Creating flow has to do with moving beyond your weaknesses: emotional and mental barriers or bottlenecks. Awareness of these bottlenecks is necessary to facilitate removing them. Let’s use an example of a jazz musician seeking to flow with other musicians, to improvise.

Thinking about playing still separates the musician from the music, in a sense, even though the sound is there. Playing their instrument with the feeling and passion of improvisation, beyond focusing on the notes, allows the musician to enter the flow of the music. Think about examples of flow in your own life.

Here’s a challenge: Try listening without thinking to this music I’ve recorded: Outcasts and Social Misfits – Phire It Up

Life is improvisational. Sometimes it flows, sometimes not. We experiment and observe the results. Gaining awareness of new choices is significant. The awareness of these choices must be accompanied by action to garner understanding and wisdom of the new options.

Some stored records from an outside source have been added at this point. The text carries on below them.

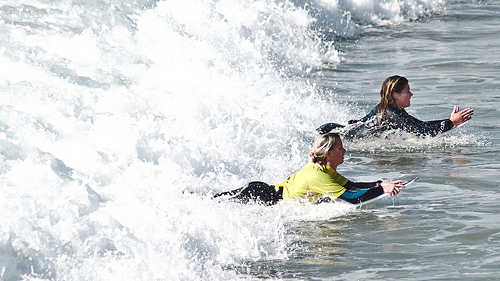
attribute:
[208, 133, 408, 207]
woman — white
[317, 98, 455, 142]
wet suit — black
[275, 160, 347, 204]
t-shirt — yellow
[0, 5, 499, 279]
water — splashing, rippled, blue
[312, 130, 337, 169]
hair — blonde, wet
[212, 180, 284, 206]
pants — black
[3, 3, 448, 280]
wave — small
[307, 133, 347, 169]
head — blonde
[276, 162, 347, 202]
shirt — yellow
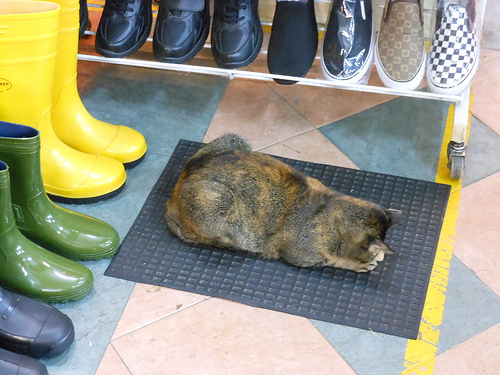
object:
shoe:
[311, 1, 371, 85]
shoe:
[210, 0, 257, 68]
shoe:
[99, 0, 130, 55]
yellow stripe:
[395, 87, 477, 367]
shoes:
[222, 8, 476, 99]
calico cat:
[168, 131, 403, 279]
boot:
[0, 3, 130, 203]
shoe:
[93, 2, 147, 57]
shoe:
[208, 1, 263, 68]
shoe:
[267, 0, 317, 84]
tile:
[347, 108, 406, 154]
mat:
[359, 207, 447, 330]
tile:
[225, 81, 337, 165]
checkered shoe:
[430, 4, 476, 90]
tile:
[467, 45, 499, 135]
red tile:
[453, 184, 497, 278]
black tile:
[318, 85, 497, 185]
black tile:
[307, 247, 498, 374]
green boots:
[0, 121, 118, 262]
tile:
[123, 284, 214, 325]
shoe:
[376, 2, 428, 96]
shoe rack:
[76, 0, 486, 108]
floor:
[38, 1, 478, 375]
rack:
[61, 0, 483, 187]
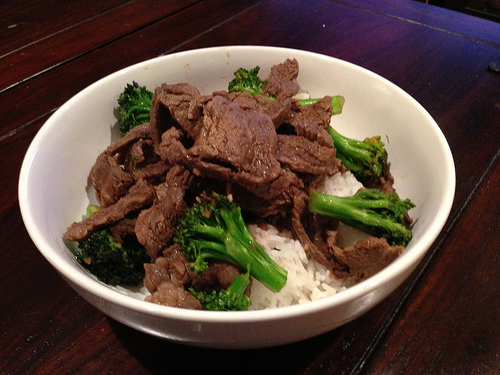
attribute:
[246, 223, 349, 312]
rice — white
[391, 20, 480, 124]
table — wood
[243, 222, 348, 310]
white rice — cooked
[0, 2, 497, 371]
table — shiny, brown, dark, wood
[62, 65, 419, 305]
food — healthy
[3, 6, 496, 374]
planks — stained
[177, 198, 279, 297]
broccoli — green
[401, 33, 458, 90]
table — dark colored, hardwood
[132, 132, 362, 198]
beef — succulent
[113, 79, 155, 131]
broccoli — green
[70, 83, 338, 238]
meat — well done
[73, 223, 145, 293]
broccoli — green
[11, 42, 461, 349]
bowl — white, ceramic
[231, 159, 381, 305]
rice — white, fluffy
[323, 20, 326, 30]
spot — small, white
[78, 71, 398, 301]
meal — healthy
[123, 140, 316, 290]
broccoli — green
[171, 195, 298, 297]
broccoli — green, cooked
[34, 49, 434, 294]
cermic bowl — white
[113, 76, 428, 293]
glass bowl — white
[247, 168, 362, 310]
rice — white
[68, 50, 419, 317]
meal — delicious, healthy, traditional Chinese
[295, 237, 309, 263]
rice — white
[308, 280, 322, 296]
rice — white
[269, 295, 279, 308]
rice — white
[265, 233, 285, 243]
rice — white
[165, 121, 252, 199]
slice — succulent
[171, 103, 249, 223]
slice — succulent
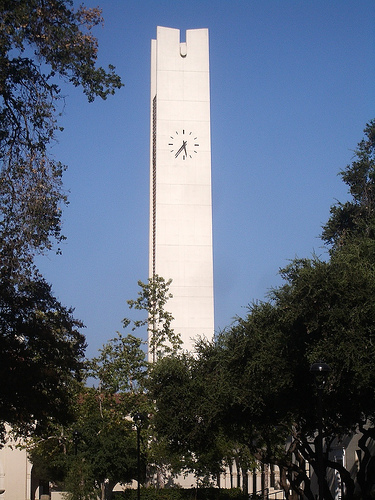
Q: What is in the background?
A: A tall clock tower.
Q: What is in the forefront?
A: Green trees.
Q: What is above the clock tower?
A: The blue sky.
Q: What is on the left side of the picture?
A: Green trees.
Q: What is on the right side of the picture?
A: Green trees.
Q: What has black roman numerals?
A: The clock.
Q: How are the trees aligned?
A: In a row.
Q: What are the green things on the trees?
A: Leaves.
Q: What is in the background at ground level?
A: Buildings.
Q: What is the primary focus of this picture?
A: Tower.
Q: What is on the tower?
A: Clock.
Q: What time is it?
A: 5:35.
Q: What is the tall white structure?
A: Clock tower.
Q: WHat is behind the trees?
A: Buildings.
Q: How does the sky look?
A: Clear and blue.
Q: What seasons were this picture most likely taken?
A: Spring or summer.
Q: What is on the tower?
A: A clock.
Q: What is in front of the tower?
A: Trees.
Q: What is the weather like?
A: Sunny and clear.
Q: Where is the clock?
A: On the tower.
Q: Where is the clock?
A: Tower.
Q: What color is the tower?
A: White.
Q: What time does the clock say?
A: It reads 5:35.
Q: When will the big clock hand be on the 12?
A: At 6:00.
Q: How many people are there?
A: NOne.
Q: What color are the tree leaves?
A: Green.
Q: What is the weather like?
A: Sunny and clear.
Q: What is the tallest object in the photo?
A: Clock tower.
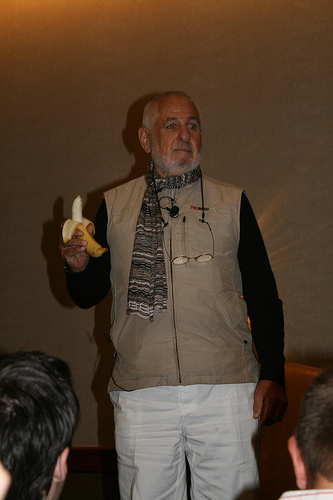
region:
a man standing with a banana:
[58, 85, 286, 498]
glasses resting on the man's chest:
[161, 217, 216, 265]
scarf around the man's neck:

In daily living, we seek optimal experience. We seek to move beyond the constrictions of insecurity, needing approval or security to achieve our desires and a sense of fulfillment. We are our own worst critics, yet we want to be secure in our ability to perform and achieve results.

Laugh often.

Freedom from the desire for an answer is essential to the understanding of a problem. Krishnamurti

Gamma Brain Waves

Brain wave research has long been a staple in quest for understanding how we operate in various states of consciousness. Most recently, the Gamma range has been found to be the fastest in frequency at above 40Hz (some researchers do not distinguish Beta from Gamma waves).

Although little is known about this state of mind, initial research shows Gamma waves are associated with bursts of insight and high-level information processing. Research into peak-performance in sports shows that the Gamma wave arena is pronounced when an athlete is ‘in the zone’ or performing at levels beyond their expectations from being in their own ‘flow.’

What if you could consciously tap into the ‘flow’ in your daily life? Practicing the concepts in this coursework could very well take you there, but it is up to you to become aware of what it ‘feels’ like and use your own mind to produce these states in your daily living. It is as simple as choosing to do so.